2022 Wrapped: The Biggest Stories in Transportation Infrastructure Innovation
InfraTalk America’s 10 most-read stories from Delaware to California
By Angie Schmitt
2022 was a big year for innovation in transportation infrastructure. Infratalk America arrived on the scene this summer with a mission to share success stories and inspire further action and commitment.
We launched a podcast. We held two Policy Roundtables. We ran more than 50 articles, all focused on our core technologies: Positive Work Zone Protection, Sustainable Composite Bridges, Building Information Management and E-Ticketing.
As we reflect on 2022 and look forward to a productive and groundbreaking year ahead, we wanted to look back on some of the highlights from the year. Here are the most-read stories on InfraTalk America.
How many state DOTs are still storing their files in a warehouse full of boxes? That was a question posed by Aaron Chamberlain, a senior transportation engineer at Caltrans, during a webinar on Digital As-Builts hosted by the Federal Highway Administration (FHWA) last month.
According to Chamberlain, Caltrans has a warehouse of file boxes that are full of paper tickets from projects. These voluminous records accumulate when managing transportation for a state of 40 million people. “We know this isn’t the way moving forward,” said Chamberlain. “And this is what we’re trying to replace.”
It’s time for the industry to be aggressive about evolving in a sustainable way. Composite materials in bridge construction present an exciting opportunity. The Institute for Sustainable Infrastructure (ISI) is helping the transportation construction industry do better. ISI serves as a third-party certification provider to verify that infrastructure projects are held to high environmental standards.
With paper tickets, Indiana Department of Transportation (INDOT) inspectors manually enter 50 to 100 tickets into the INDOT system face each day. Often, they hunt for paper tickets that were inevitably misplaced on busy construction sites. But over the last few years, the department has found a way to tame the beast; INDOT has introduced e-Ticketing, a digital exchange, that tracks and archives information.
A 2014 survey found that almost half of highway contractors had a vehicle crash into their work zone in the previous year. However, according to research jointly produced by FHWA and the American Traffic Safety Services Association in 2015, the cost benefit of positive work zone protection is “very high” with costs typically recouped in five years or less on high volume roadways.
In October, the Biden Administration released a policy document called “Action Plan for Accelerating Infrastructure Projects,” which aims to speed and smooth project delivery. As part of the initiative, the White House will be expanding the successful Every Day Counts program, which over its 11-year history has helped promote and mainstream dozens of time
– and money-saving innovations in the sector. The program, which operates on two-year cycles to “identify and rapidly deploy proven, yet under-utilized innovations to shorten the project delivery process,” will be expanded beyond the highway space, advancing process innovations in transit and trail project delivery as well.
After years of discussion and trial and error, the Ohio Department of Transportation (ODOT) is advancing e-Ticketing. Today, Ohio DOT has 90 projects using the technology. This is still a small fraction of the estimated 1,000 contracts it awards annually, but they’ve gained enough confidence to plan a statewide rollout in 2023.
New research on the benefits of e-Ticketing from Dr. Karthik Subramanya and a team at the University of Texas Arlington finds that implementing software programs that digitize and automate the materials transfer process could reduce workforce pressure and potentially lead to big savings. Using survey data, the paper concluded the average time savings from instituting e-ticketing to be 30 minutes to 90 minutes per inspector per day. This added time savings would allow understaffed state DOTs to reduce the inspector workforce by about 25 percent.
#8. Publisher’s Message: “We Can Do Better”

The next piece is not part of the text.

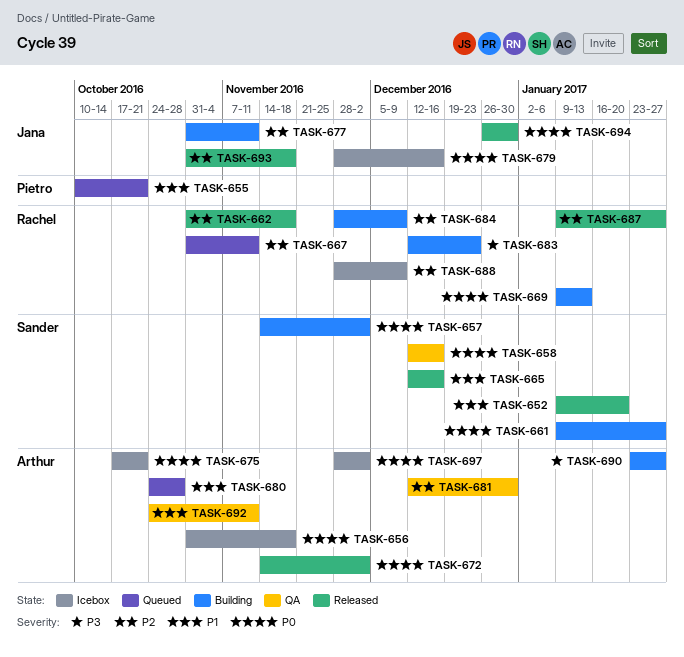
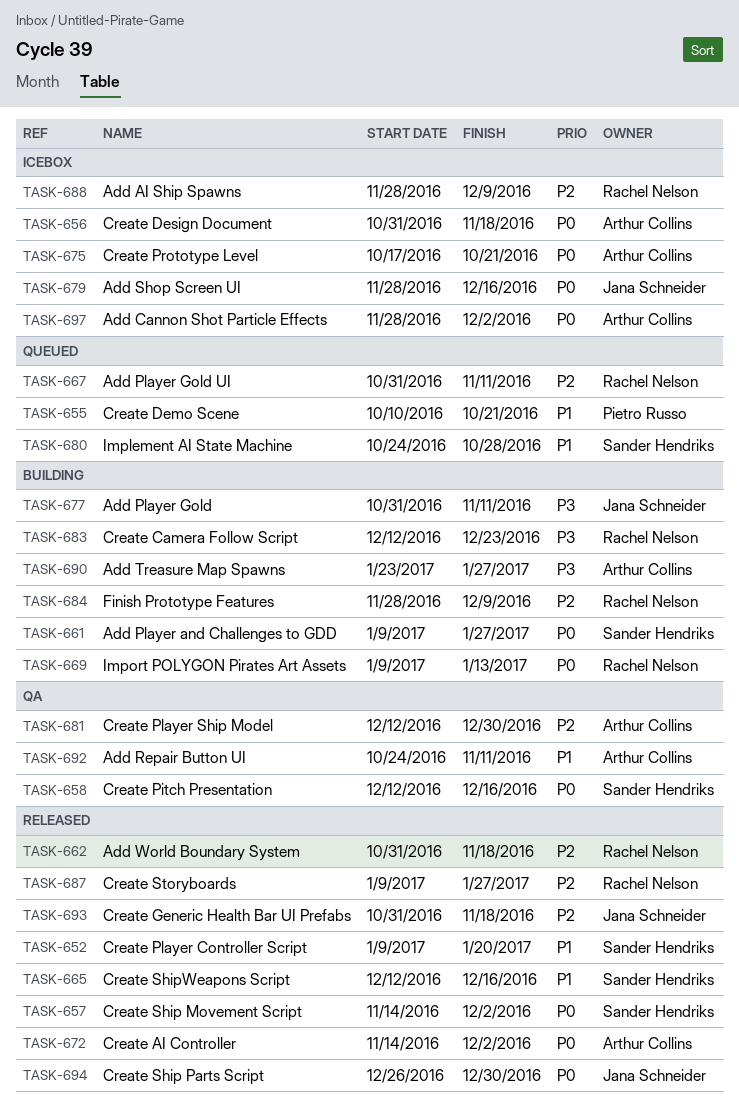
TASK-657, status: Building -> Released
TASK-677, priority: P2 -> P3
TASK-680, owner: Arthur Collins -> Sander Hendriks

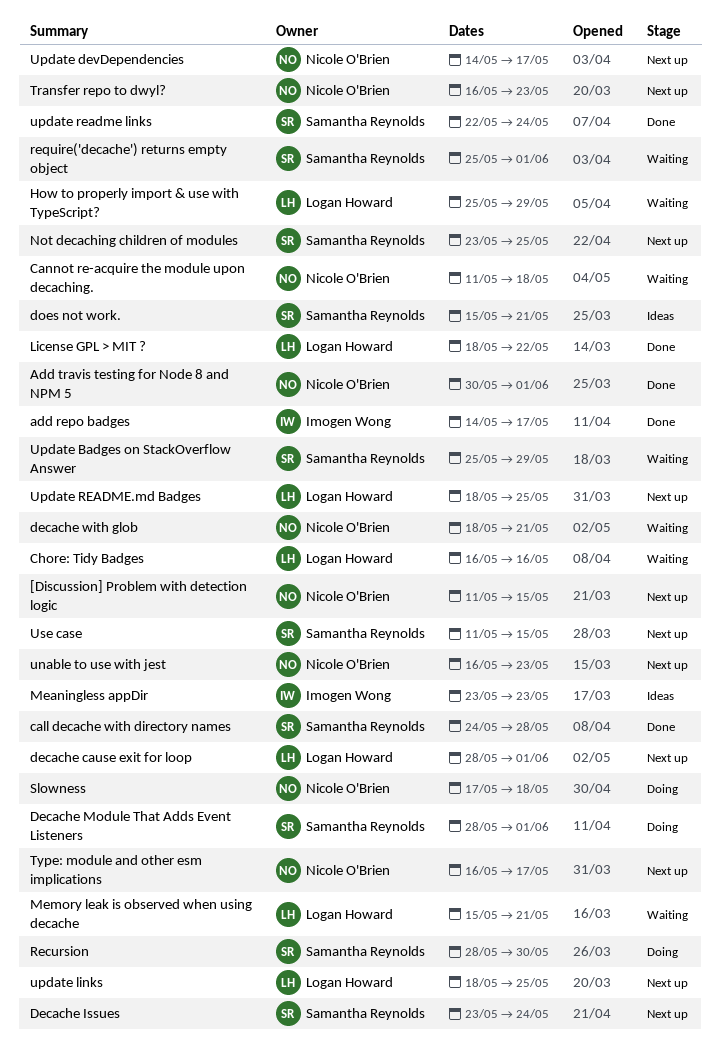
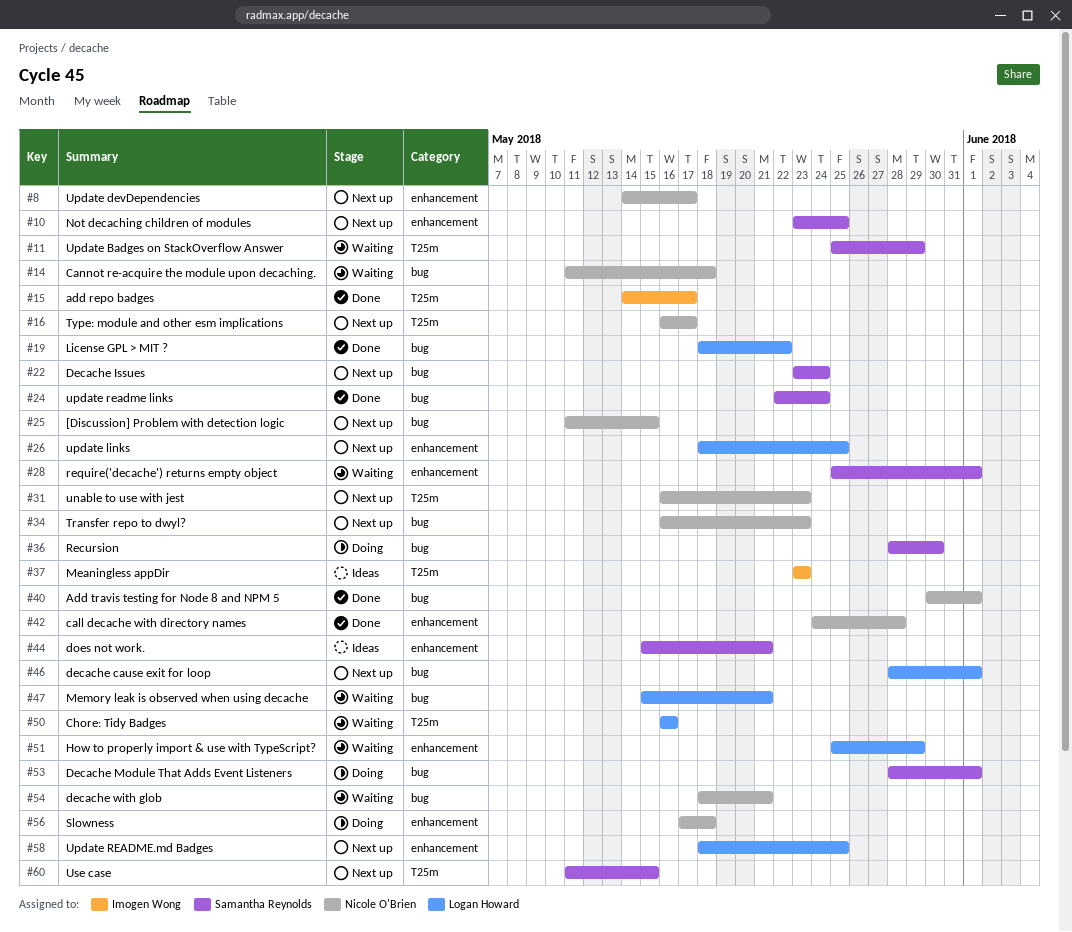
call decache with directory names, owner: Samantha Reynolds -> Nicole O'Brien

In an introductory essay, Publisher Gregory Nadeau talks about his career overseeing the Federal Aid Highway Program at the state and federal level as well as the inspiration behind the launch of InfraTalk America. “I came to feel very strongly that there are important opportunities to improve project delivery, offering the public greater safety, sustainability and cost savings,” said Nadeau. InfraTalk America “has become my vessel for seeking to affect positive change in the industry, in both the public and private sectors.”
At a factory in North Randall, Ohio, something is happening that has the potential to revolutionize public infrastructure. Along a small assembly line, fiberglass threads are treated with an epoxy before being baked in an oven. What emerges is rebar that is as strong as steel but many times lighter. An average woman can easily lift a 16-foot rod with one hand over her head.
Delaware Department of Transportation (DelDOT) began a pilot program for electronic ticketing (e-Ticketing) integration in December 2020 using a software system, HaulHub, to integrate e-Tickets for hot-mix asphalt suppliers around the state. E-Ticketing is an example of how the construction materials industry can innovate. Switching from paper tickets to digital platforms not only captures all project documentation from start to finish, but it can also improve work-zone safety while saving time and resources.